La extraordinaria ciudad de Nueva York, el emblema del capitalismo y la pujanza norteamericana desde los albores del siglo XX, se ha convertido en la capital del Coronavirus en este año nefasto del siglo XXI. En el primer trimestre de 2020 -hasta el 5 de abril-, Nueva York tiene una incidencia de 122,031 personas infectadas, con un saldo fúnebre de 4,159 muertos. Una catástrofe mucho peor que la del ataque a las Torres Gemelas en 2001.
En la literatura, el arte y las canciones, Nueva York ha sido definida como la ciudad que nunca duerme, la exposición permanente de la pintura y la escultura, la música incesante en todos sus rincones, la muestra más extensa de la gastronomía universal, la capital incandescente y refinada del mundo. Lo que fue París en el siglo XIX.
Ahora, azotada por el Coronavirus, Nueva York se ha convertido en la ciudad de la peste. Sus virtudes se han convertido en látigos de la pandemia. La afluencia de gente en sus calles y avenidas, su población cosmopolita y los lugares de concurrencia se han quedado vacíos. Todos huyen, si todavía pueden. Nadie quiere quedarse. Y por supuesto nadie quiere ir ahí.
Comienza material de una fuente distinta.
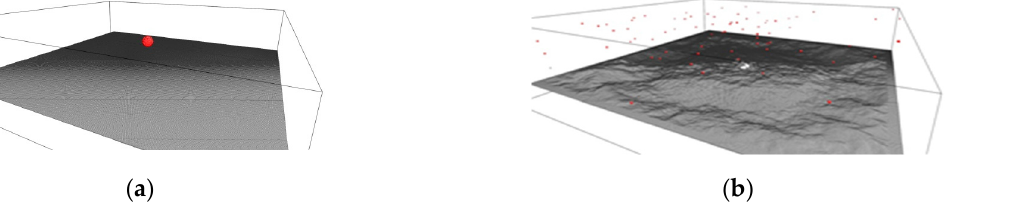
Figure 1. Simulation snapshots of argon cluster bombardment on a graphene sheet with the cluster at different timesteps: ( a ) 0 fs; ( b ) 100,000 fs.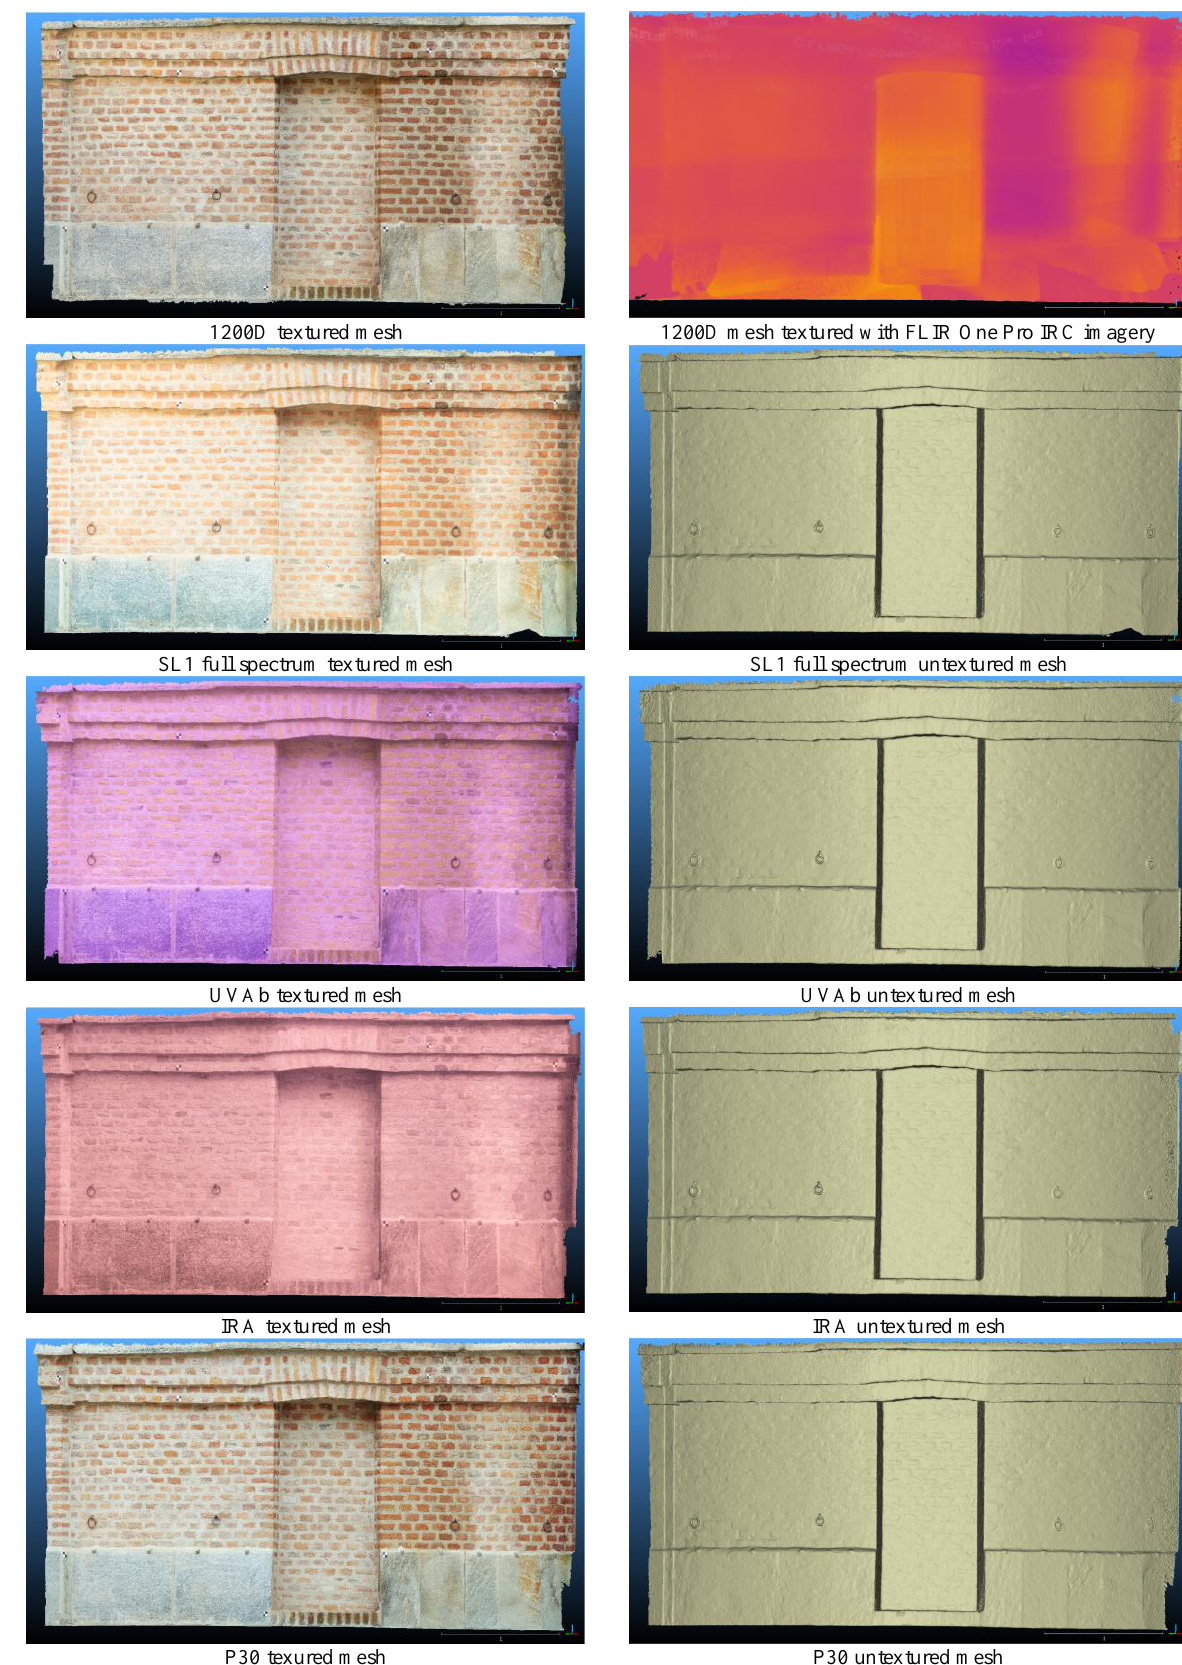
Figure 8: Agisoft Metashape results for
Los médicos y las enfermeras de Nueva York hoy son héroes que salvan vidas.
Los políticos que están al frente de la ciudad buscan desesperadamente señales de aliento, algo que puedan trasmitir a la población como un ligero destello de luz y esperanza. El gobernador Andrew Cuomo lo dice con mucha precaución, pero el fin de semana apareció ese pequeño destello. El estado de Nueva York reportó 630 nuevas muertes al día sábado, y el domingo se redujeron a 594. No es nada. Los muertos son muertos. Pero (gulp) son un poco menos.
En estos días de sálvese el que pueda, el mundo entero debería ayudar a Nueva York.